Speaker Les Atlas
Host Arjmand Samuel
Affiliation University of Washington
Date recorded 24 September 2012
…musical tones are the simpler and more regular elements of the sensations of hearing, and that we have consequently first to study the laws and peculiarities of this class of sensations.
— Hermann von Helmholtz, On the Sensations of Tone as a Physiological Basis for the Theory of Music, 2nd English Edition (A. Ellis), translated from the 4th German Edition of 1877, Longman Green, London, 1885, Page 7.
It has been 135 years since this passage was written, yet we still have no formal foundation for going beyond what Helmholtz brilliantly saw as the building blocks he called “musical tones,” which we now simply call “frequency.” Helmholtz also saw that “beats of simple tones” and “beats due to combinational tones” or “differential tones” [op. cit., Page 159.] formed sum and difference beats. We now call the generalization of this effect “modulations” or “envelopes.” Since the time of Helmholtz, science and technology has developed radio and then very high-speed digital communications, revolutionizing the way we now live.

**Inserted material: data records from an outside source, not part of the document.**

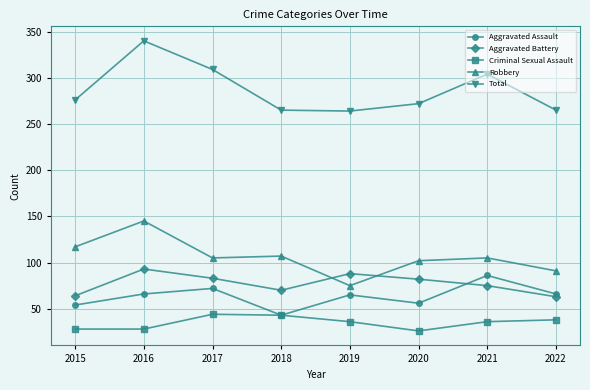

List the series in order of their peak value, highest first.

Total, Robbery, Aggravated Battery, Aggravated Assault, Criminal Sexual Assault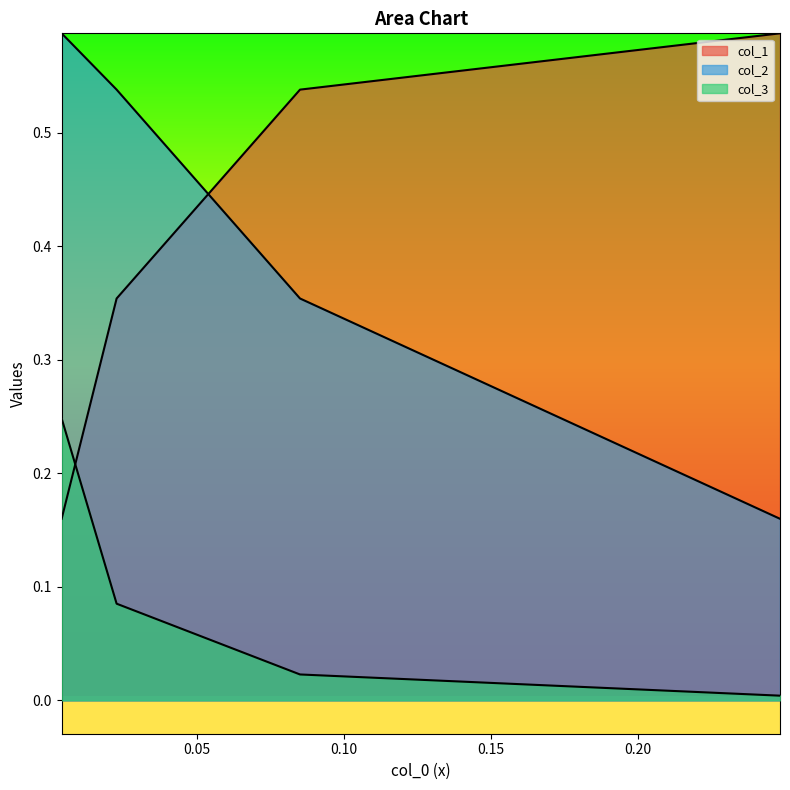

Count the col_1 values in the range 0 to 1.

4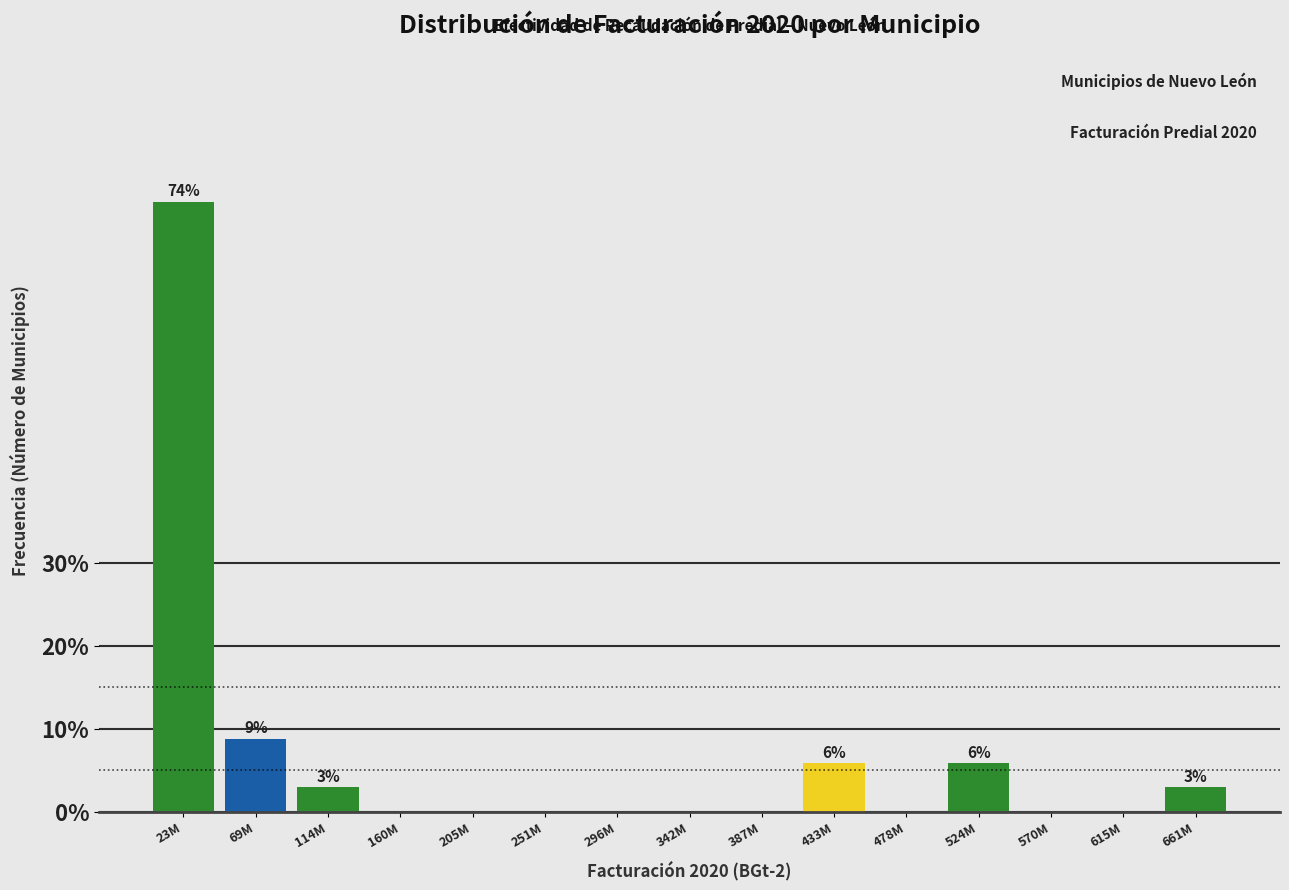

Reading left to right, transcribe all the data shown in this chart.

23M=73.5	69M=8.8	114M=2.9	160M=0.0	205M=0.0	251M=0.0	296M=0.0	342M=0.0	387M=0.0	433M=5.9	478M=0.0	524M=5.9	570M=0.0	615M=0.0	661M=2.9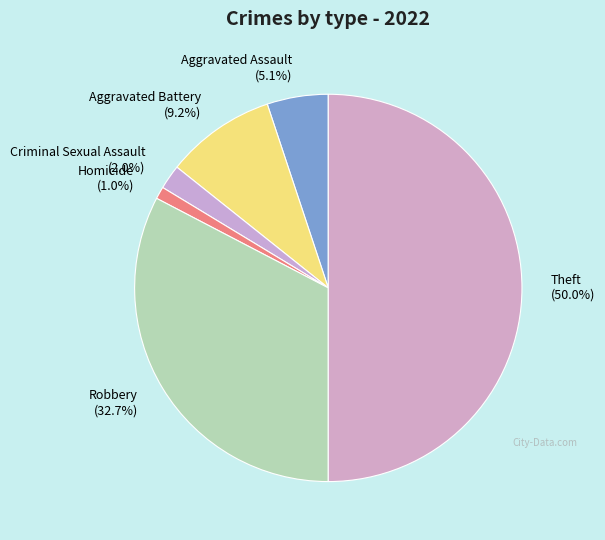

To the nearest percent, what portion does Aggravated Battery represent?

9%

Concepts from the 1920’s to 1930’s AM and FM radio communications still provide a perhaps outdated foundation. Researchers conventionally model the above modulations as “envelopes,” which multiply “carriers” or, equivalently, “temporal fine structure.” These envelopes as typically derived after subband filtering, are Hilbert envelopes, squared and lowpass filtered real envelopes, or, with perhaps the closest connection to physiology, rectified and lowpass filtered real envelopes. Yet as will be argued, science’s current foundation and methods for envelopes and temporal fine structure is still not as advanced as Helmholtz was with single tones and harmonics. Our talk will begin with demonstrations of simple two-complexes which have identical envelopes yet sound obviously different. We will show, assuming sufficiently low rate envelopes, how important it is to remove this ambiguity, especially for speech. We will then suggest how a novel modulator/carrier decomposition, which takes into account the common types of dynamic content seen in speech and sound, counteracts this ambiguity. New conceptual results, in conjunction with auditory filters taking the role of frequency multiplexing as in OFDM in modern high speech data communications, raise new questions about potent roles of temporal fine structure in everyday audio and speech. These results suggest novel features for recognition of speech in noise, reverberation, and/or multiple simultaneous talkers.